EXERCISE AIM: Transcribe all of the data below line for line, without any changes. Omit the pictures from your answer.

DATA FOR PROCESSING:

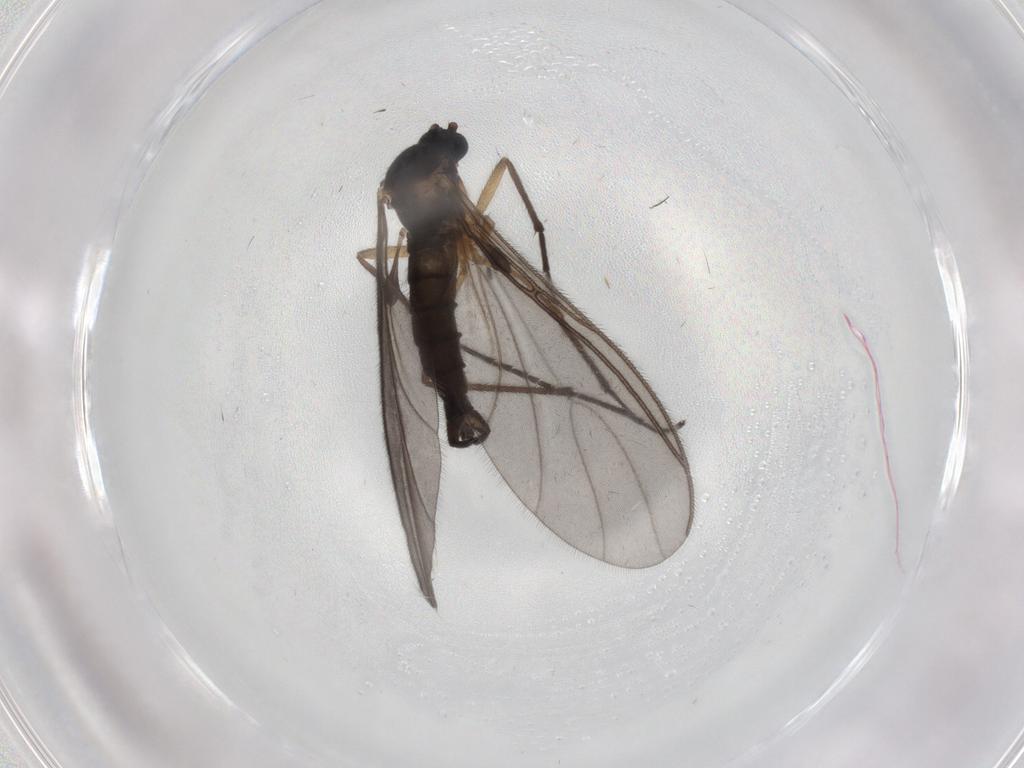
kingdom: Animalia
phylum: Arthropoda
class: Insecta
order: Diptera
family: Sciaridae
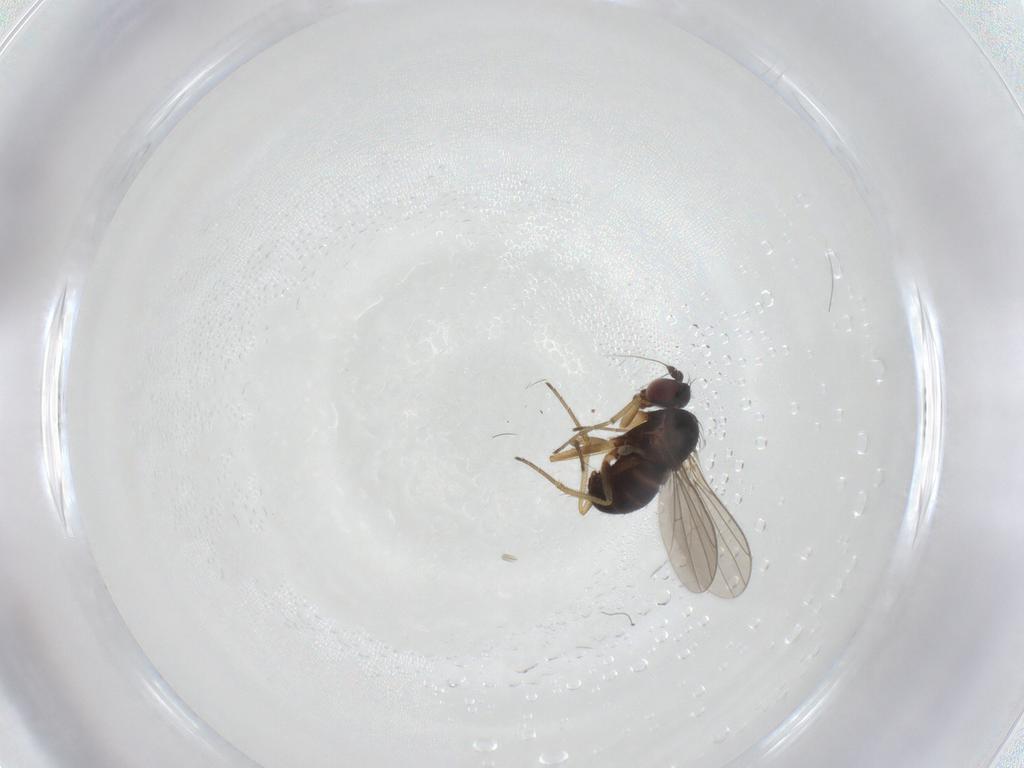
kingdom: Animalia
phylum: Arthropoda
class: Insecta
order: Diptera
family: Dolichopodidae
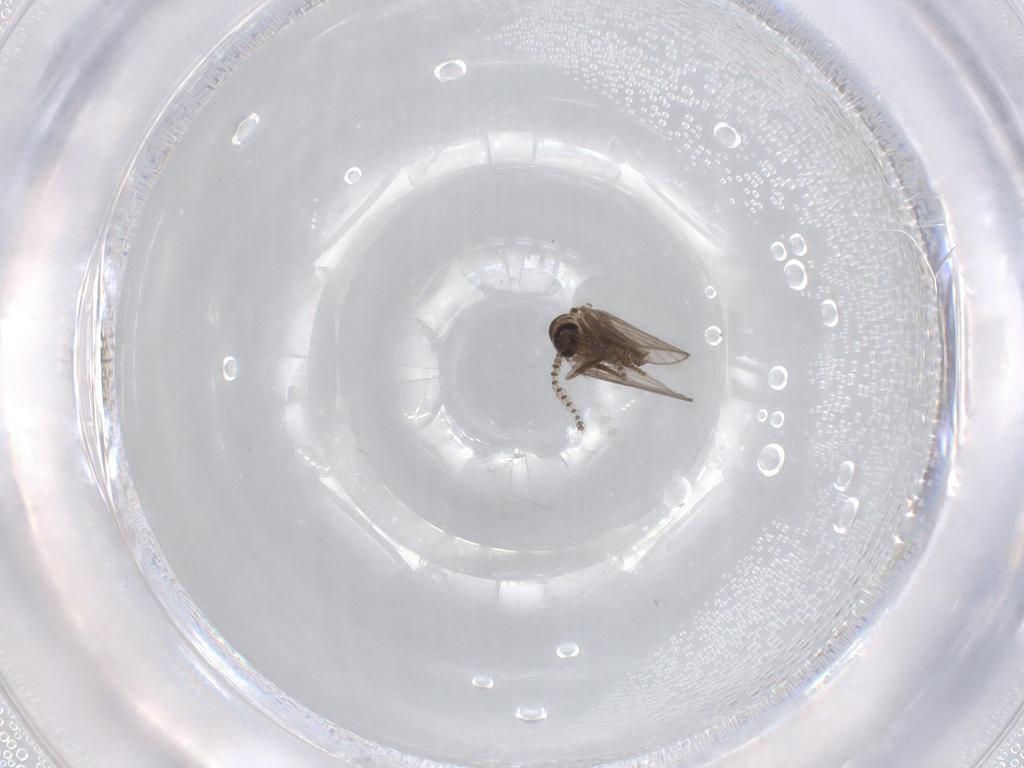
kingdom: Animalia
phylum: Arthropoda
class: Insecta
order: Diptera
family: Psychodidae
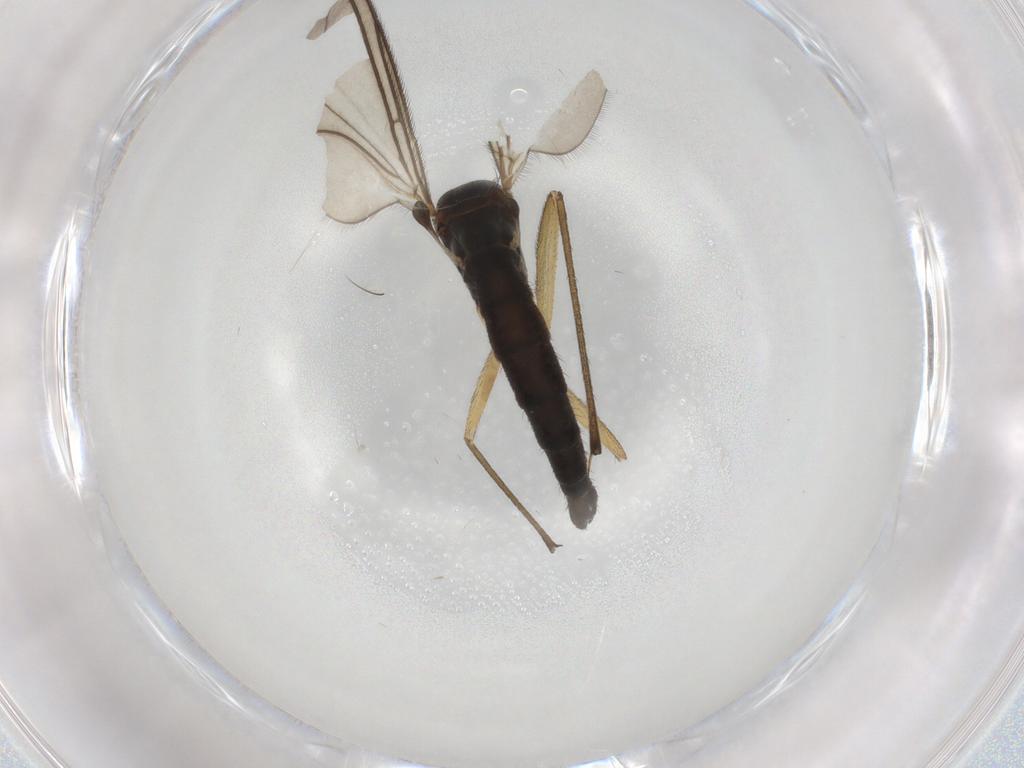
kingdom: Animalia
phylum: Arthropoda
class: Insecta
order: Diptera
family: Sciaridae
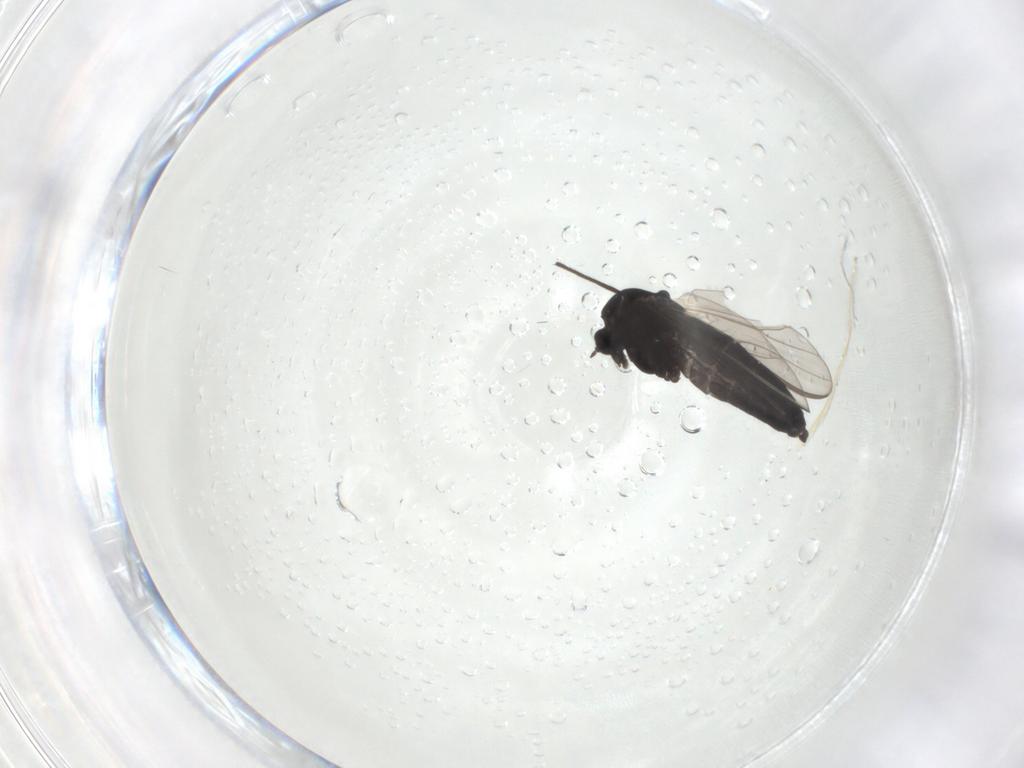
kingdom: Animalia
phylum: Arthropoda
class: Insecta
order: Diptera
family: Chironomidae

TASK OUTPUT:
kingdom: Animalia
phylum: Arthropoda
class: Insecta
order: Diptera
family: Sciaridae
kingdom: Animalia
phylum: Arthropoda
class: Insecta
order: Diptera
family: Dolichopodidae
kingdom: Animalia
phylum: Arthropoda
class: Insecta
order: Diptera
family: Psychodidae
kingdom: Animalia
phylum: Arthropoda
class: Insecta
order: Diptera
family: Sciaridae
kingdom: Animalia
phylum: Arthropoda
class: Insecta
order: Diptera
family: Chironomidae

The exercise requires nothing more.